Yeah, but if people left you alone, you'd be standing there by yourself thinking, "What a bunch of callous jerks. No one is showing me an ounce of support."



You are right about that. I have a friend whose brother died of an overdose a few years ago, and he was understandably distraught over it. But he behaved very nastily toward other people, lashing out instead of properly taking the time to deal with his loss and addressing the true object of his anger: his brother. He was "irked" too, by kind people trying to comfort him and pay their respects. It got to the point where he would just snap on people and become verbally abusive; "venomous" probably best describes his behavior.

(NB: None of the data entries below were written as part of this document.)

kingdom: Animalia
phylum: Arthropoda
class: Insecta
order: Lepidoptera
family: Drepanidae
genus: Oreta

The thing that would really set him off was if anyone said the words "I know how it feels". He would launch into a tirade, screaming that they didn't know how he felt, they had not lost a brother to addiction, on and on. And he was often correct about that...most hadn't. However, they had lost brothers/sisters/parents/spouses to equally horrific and early demises, and that was what they were trying to convey. They were trying to comfort him, trying to tell him that they could relate to the level of pain he was feeling, because they, too, had lost someone who was their entire world. But because they didn't phrase it the way he wanted, he used that as an excuse to mistreat them.

Eventually, he had no friends left...he had driven them all away with his horrid behavior. One night, he was whining to me about it, and I just straight up told him, "dude, you refused to accept help and kindness when it was offered to you, and now you want to complain because people don't want to be around someone who berated them for trying to help?" This is very much like that, to me. People place way too much importance on specific words or gestures, and while they're so busy finding fault with something that was said, they're missing the actual message. If someone reaches out to a grieving person, they are trying to help, even if it makes them feel uncomfortable to do so. Why would anyone nitpick about the words they use to offer that comfort? It makes no sense to me.